As I write this, I'm reviewing some of the latest and greatest patches for the applications that I've learned to love. Drupal, SugarCRM, dotProject, Mediawiki, and some secret sauce form the foundation and almost the entire infrastructure of CaseySoftware. More importantly, they form the foundation of almost every project since we began just over two years ago. Therefore, I couldn't let Stefan Esser's “Month of PHP Bugs” pass unmentioned.
Starting tomorrow, you might say the script is about to hit the fan. 😉
Stefan – a founder of the Suhosin, a PHP hardening patch/protection layer – recently left the PHP Security Response team out of frustration on how bugs, fixes, and attributions are handled. While I can't validate his claims, I have to admit that this could be a great or horribly risky way to go about getting a point across.
Let's face it, this could be a huge threat… bigger and badder than most of us have ever had to deal with. The standard tactic of “filter input, escape output” isn't going to help much of at all. Those practices happen at the application level. Some data filtering and validation (white or blacklisting) might protect you from things like buffer overflows, but without a clear understanding of the types and severity of these issues, we can't definitively say that these practices will protect us here either.
Alright, Keith, so we're all in trouble. Should we just give up and live in trees?
Well, not quite. First, you can close the secuirty issues and problems that you already know about. Most applications have an issue or two that you or the developers know about. Odds are that they should have been closed long ago, but no one is perfect.

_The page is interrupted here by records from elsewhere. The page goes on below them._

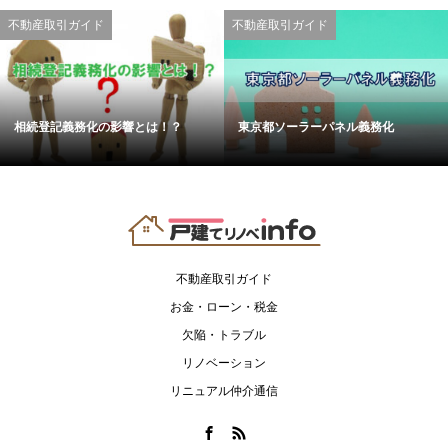
不動産取引ガイド
不動産取引ガイド
相続登記義務化の影響とは！？
東京都ソーラーパネル義務化
不動産取引ガイド
お金・ローン・税金
欠陥・トラブル
リノベーション
リニュアル仲介通信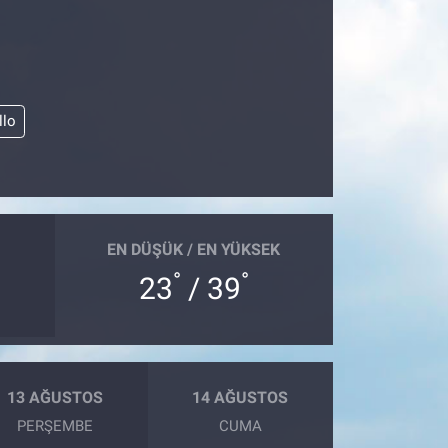
llo
EN DÜŞÜK / EN YÜKSEK
°
°
23
/ 39
13 AĞUSTOS
14 AĞUSTOS
PERŞEMBE
CUMA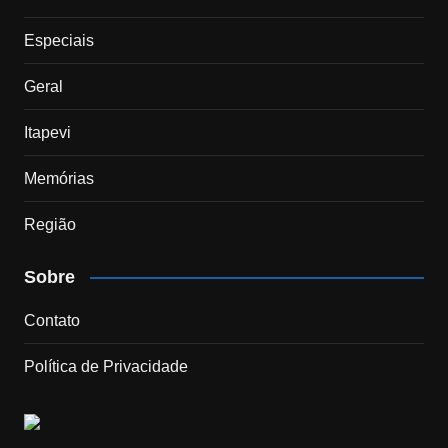
Especiais
Geral
Itapevi
Memórias
Região
Sobre
Contato
Política de Privacidade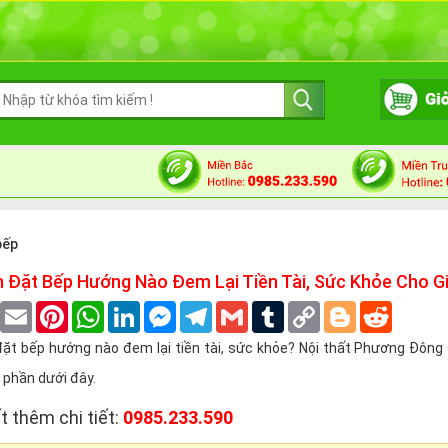
bếp
ìn Đặt Bếp Hướng Nào Đem Lại Tiền Tài, Sức Khỏe Cho G
book
Twitter
Email
Pinterest
WhatsApp
LinkedIn
Messenger
Telegram
Gmail
Tumblr
Copy
Blogger
Reddit
Link
ặt bếp hướng nào đem lại tiền tài, sức khỏe? Nội thất Phương Đông
 phần dưới đây.
t thêm chi tiết:
0985.233.590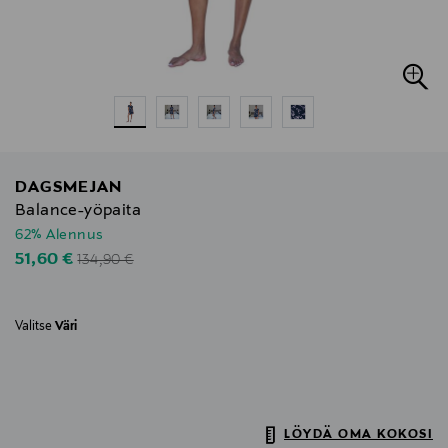
DAGSMEJAN
Balance-yöpaita
62% Alennus
Original Price
Discounted Price
51,60 €
134,90 €
Valitse
Väri
LÖYDÄ OMA KOKOSI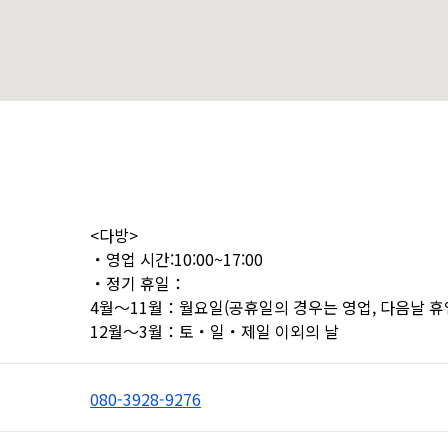
<다방>

・영업 시간:10:00~17:00

・정기 휴일：

4월～11월：월요일(공휴일의 경우는 영업, 다음날 휴업
12월～3월：토・일・제일 이외의 날
080-3928-9276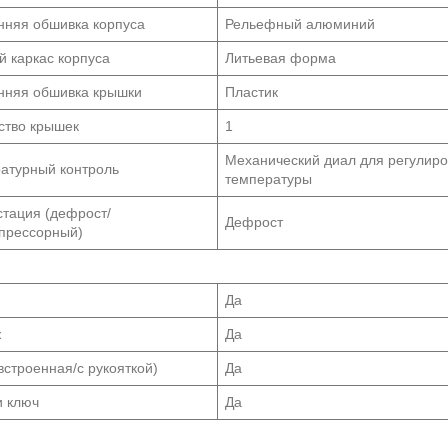
нняя обшивка корпуса
Рельефный алюминий
й каркас корпуса
Литьевая форма
нняя обшивка крышки
Пластик
ство крышек
1
Механический диал для регулиро
атурный контроль
температуры
тация (дефрост/
Дефрост
прессорный)
Да
ж
Да
встроенная/с рукояткой)
Да
и ключ
Да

Second, you can work to close the issues in different ways. A few releases ago, we closed a couple issues within dotProject concerning a pair of register_globals explots. Yes, most developers should have register_globals off anyway, but I released and committed a .htaccess fix to close off the same thing. Finally, in the most recent release we closed the potential issue in a third and final way. Any one of them should have closed the issue, but by closing it each way independently, we have the benefit of closing off the opportunity for other potential issues that we can't see at this point.
Finally, you can update your PHP installations. The core PHP group should release updates, patches, and configuration options to resolve these things. Hopefully, they'll be able to respond as quickly as the items are released. This one can be problematic. I was bitten by this one last week when Dreamhost updated and I wasn't prepared for it. If you have control over your server and the flexibility to schedule a bit of downtime, you shouldn't have any problems. If you're in a shared hosting environment with a less-than-responsive hosting company, well… good luck.